5. 使い捨て携帯電話を手に入れます。見た目が古い、または性能のよくない監視カメラ使っている業者を、自宅に近すぎない場所で探します。調査員は、あなたが使い捨て携帯電話を買った店を特定し、監視カメラの記録を入手し、容疑者リストと照合する可能性があることを常に考えておきます。さらに良いのは、あなたの代わりに、他の人に使い捨て携帯電話を買ってもらうことです。

6. スマートフォンではなく、バッテリーが着脱できる安いプリペイドの携帯電話を選びます。現金で買って、どのような形であっても販売店に身元を明かしてはなりません。領収書やその他購入関連の書類は安全な方法で破棄します。

7. あなたとリークした情報を結び付ける物的証拠を保管する場所を考えます。物的証拠には、使い捨て携帯電話、関連する書類やデータを保存したメディアなどがあります。これは、容疑者リストの人数が少ない場合には特に重要です。こうした物的証拠を自宅や職場、車などに保管しておくと、調査員の捜索によってあなたが内部告発者であることが明らかになってしまいます。あなたと結び付かない安全な別の場所を探します。

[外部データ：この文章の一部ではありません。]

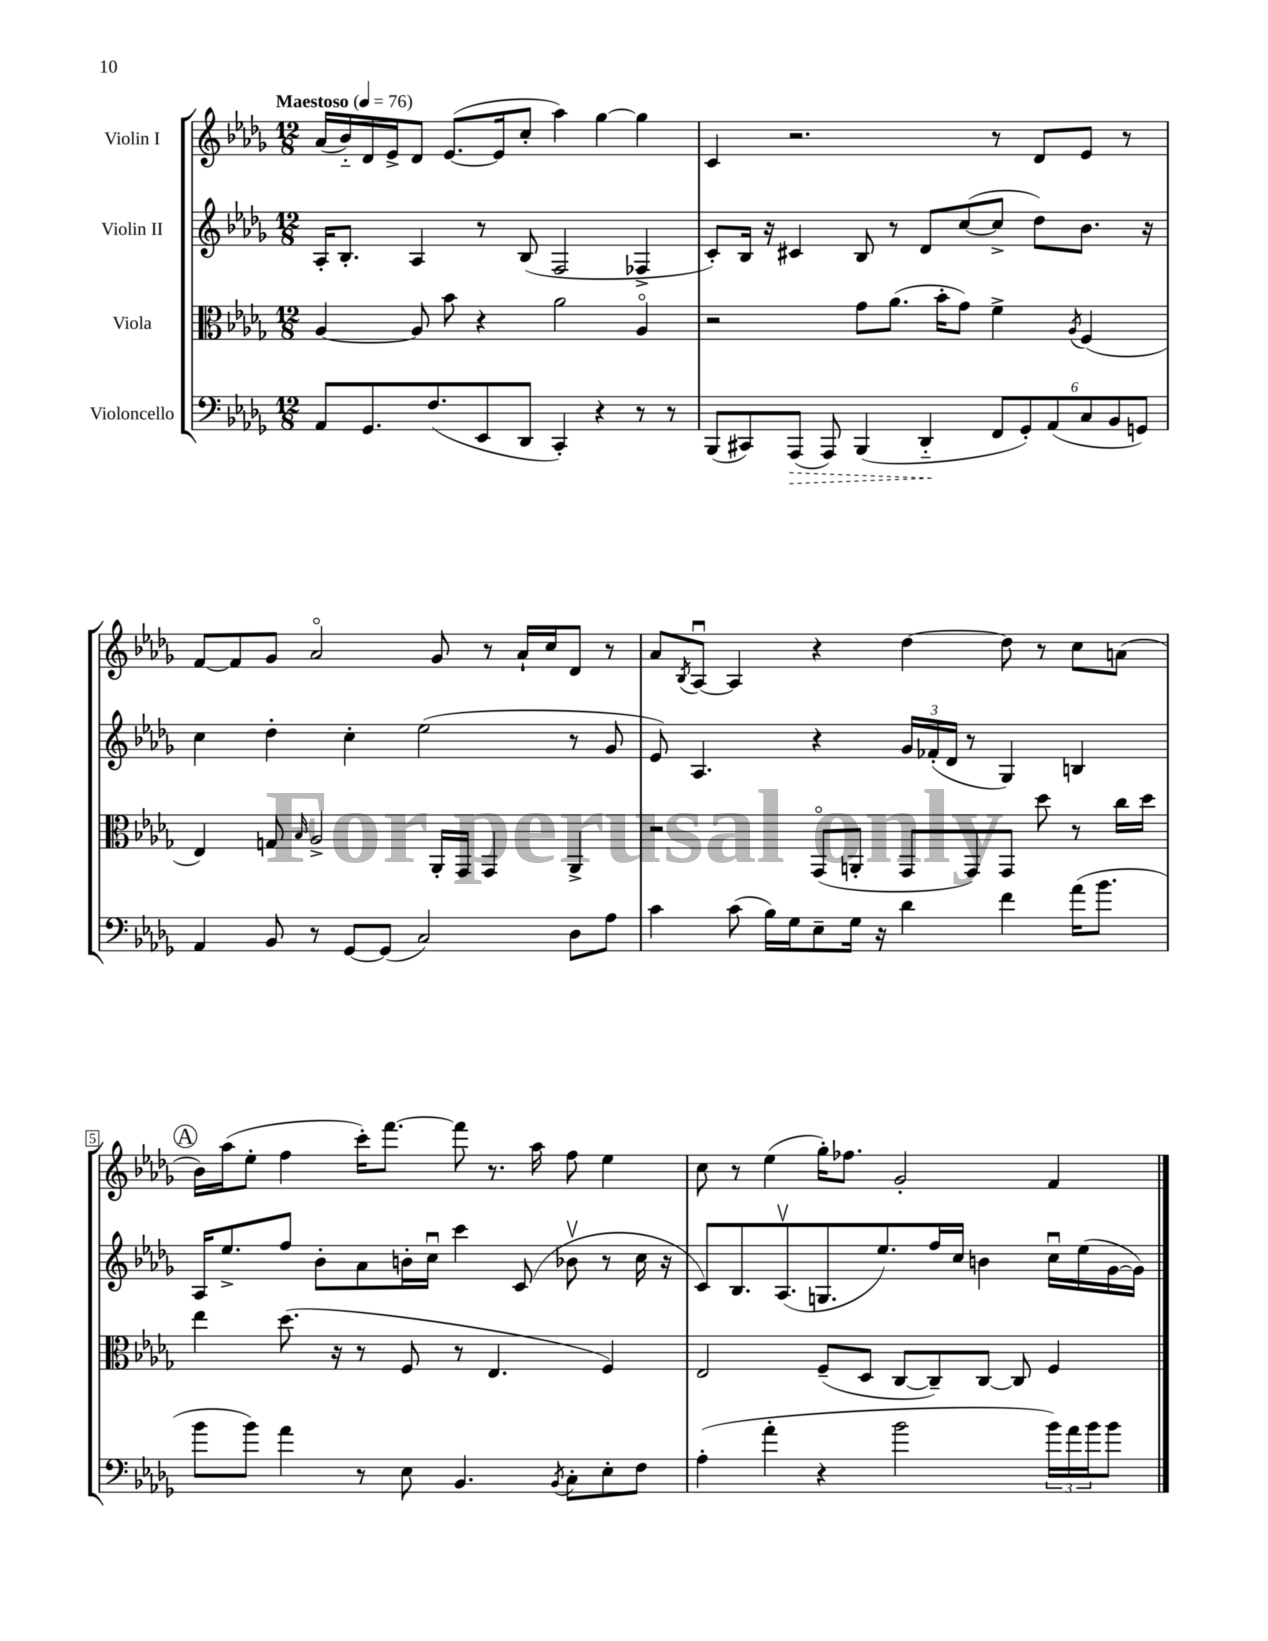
<<
\new StaffGroup <<
\new Staff = "s0" \with { instrumentName = "Violin I" } {
    \clef treble \key des \major \numericTimeSignature \time 12/8 \tempo "Maestoso" 4 = 76
    aes'16( bes'16-_) des'16 ees'16-> des'8 ees'8.~( ees'16 c''8-. aes''4) ges''4~ ges''4 |
    c'4 r2. r8 des'8 ees'8 r8 |
    f'8~ f'8 ges'8 aes'2\flageolet ges'8 r8 aes'16-! c''16 des'8 r8 |
    aes'8 \acciaccatura { bes8 } aes8~\downbow aes4 r4 des''4~ des''8 r8 c''8 a'8( |
    \mark \markup { \circle "A" } bes'16) aes''16( ees''8-. f''4 c'''16-.) f'''8.~ f'''8 r8. aes''16 f''8 ees''4 |
    c''8 r8 ees''4( ges''16-.) fes''8. ges'2-. f'4 \bar "|." |
}
\new Staff = "s1" \with { instrumentName = "Violin II" } {
    \clef treble \key des \major \numericTimeSignature \time 12/8
    aes16-. bes8.-. aes4 r8 bes8( f2 fes4-> |
    c'8-.) bes16 r16 cis'4 bes8 r8 des'8 c''8~( c''8-> des''8) bes'8. r16 |
    c''4 des''4-. c''4-. ees''2( r8 ges'8 |
    ees'8) aes4. r4 \tuplet 3/2 { ges'16 fes'16-.( des'16 } r8 ges4) b4 |
    \mark \markup { \circle "A" } aes16 ees''8.-> f''8 bes'8-. aes'8 b'16-. c''16\downbow c'''4 c'8( bes'8\upbow r8 c''16 r16 |
    c'8) bes8. aes8.\upbow( g8. ees''8.) f''16 c''16 b'4 c''16\downbow ees''16( ges'16~ ges'16) \bar "|." |
}
\new Staff = "s2" \with { instrumentName = "Viola" } {
    \clef alto \key des \major \numericTimeSignature \time 12/8
    aes4~ aes8 bes'8 r4 aes'2 aes4\flageolet |
    r2 ges'8 aes'8.( bes'16-. ges'8) f'4-> \acciaccatura { aes8 } f4( |
    ees4) g8 \grace { bes16 } aes2-> aes,16-. ges,16 ges,4 aes,4-> |
    r2 ges,8\flageolet( a,8-. ges,8 ges,8) ges,8 des''8 r8 c''16 des''16 |
    \mark \markup { \circle "A" } ees''4 des''8.( r16 r8 f8 r8 ees4. f4) |
    ees2 f8--( des8 c8~ c8--) c8~ c8 f4 \bar "|." |
}
\new Staff = "s3" \with { instrumentName = "Violoncello" } {
    \clef bass \key des \major \numericTimeSignature \time 12/8
    aes,8 ges,8. f8.( ees,8 des,8 c,4-.) r4 r8 r8 |
    bes,,8( cis,8) \once \override Hairpin.style = #'dashed-line aes,,8\>( aes,,8) bes,,4( des,4-_\! \tuplet 6/4 { f,8 ges,8-.) aes,8( c8 bes,8 g,8) } |
    aes,4 bes,8 r8 ges,8~ ges,8( c2) des8 aes8 |
    c'4 c'8( bes16) ges16 ees8-- ges16 r16 des'4 f'4 aes'16( bes'8. |
    \mark \markup { \circle "A" } bes'8 bes'8) aes'4 r8 ees8 bes,4. \acciaccatura { bes,8 } c8-. ees8-. f8 |
    aes4-.( aes'4-. r4 bes'2 \tuplet 3/2 { bes'16) aes'16 bes'16 } bes'8 \bar "|." |
}
>>
>>
\layout { \context { \Score \override BarNumber.break-visibility = ##(#f #t #t) barNumberVisibility = #(every-nth-bar-number-visible 5) \override BarNumber.stencil = #(make-stencil-boxer 0.1 0.3 ly:text-interface::print) } }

8. これで、ジャーナリストに連絡する準備が整いました。使い捨て携帯電話の使い方は、厳格に守ってください。また、この段階では次のルールにも従ってください。
  1. 監視カメラの映像で印象に残らないよう、目立たない服装をすること。
  2. 電話をかけるときは、自宅からは十分に離れること。使い捨て携帯電話の電源を入れて通話を終えたら、すぐに再び電源を切ります。
  3. 使い捨て携帯電話の電源が入っているときは、監視カメラが設置された公共の場所は避けること。
  4. 移動中はクレジットカードを使わないこと。すべて現金で支払います。
  5. 公共交通機関のペイメントカードなど、現金以外の支払い手段は絶対に使用しないこと。
9. リークされた情報を扱うジャーナリストは常に監視されていることを前提にしなければなりません。最初に連絡を取ったら、すぐに追跡が始まると想定してください。計画はできるだけ短い時間で終わらせて、使い捨て携帯電話の電源を入れる回数は最小限に抑えます。

10. 実行したら、リークした情報に関する物はすべて安全な方法で破棄します。自宅のゴミ箱に捨てるのは危険です。電話は川か、自宅から十分に離れた場所にあるゴミ収集所に捨てます。極めて猜疑心の強い内部告発者は、手袋をはめて電話を壊します。電話の筐体に指紋やDNAの痕跡が付着し、電子部品には追跡可能な電話のIDが残されている可能性があるからです。ばらばらにした破片は、必ず別々の場所に捨てます。

注意することが多くて大変です。しかも、通話時にプライバシーを守るということだけで、これだけのことが必要です。しかし、あなたが巨大権力に狙われても、自由な市民としての生活を続けたいなら、こうした注意を払う必要があるというのが現実です。あなたがそのような状況に陥らないことを望みますが、必要となった場合には適切に行動できようにしてください。

免責事項:この記事の主な目的は、今日の監視社会では、極めて執拗な監視が行われていることを示すことにあります。エフセキュアは、この記事の内容を実行すれば、有罪にならないということを保証するわけではありません。本当に内部告発を計画する場合は、この件について徹底的に調査し、他の情報源も調べるようにしてください(ただし、くれぐれもあなた自身のコンピュータで調査は行わないように)。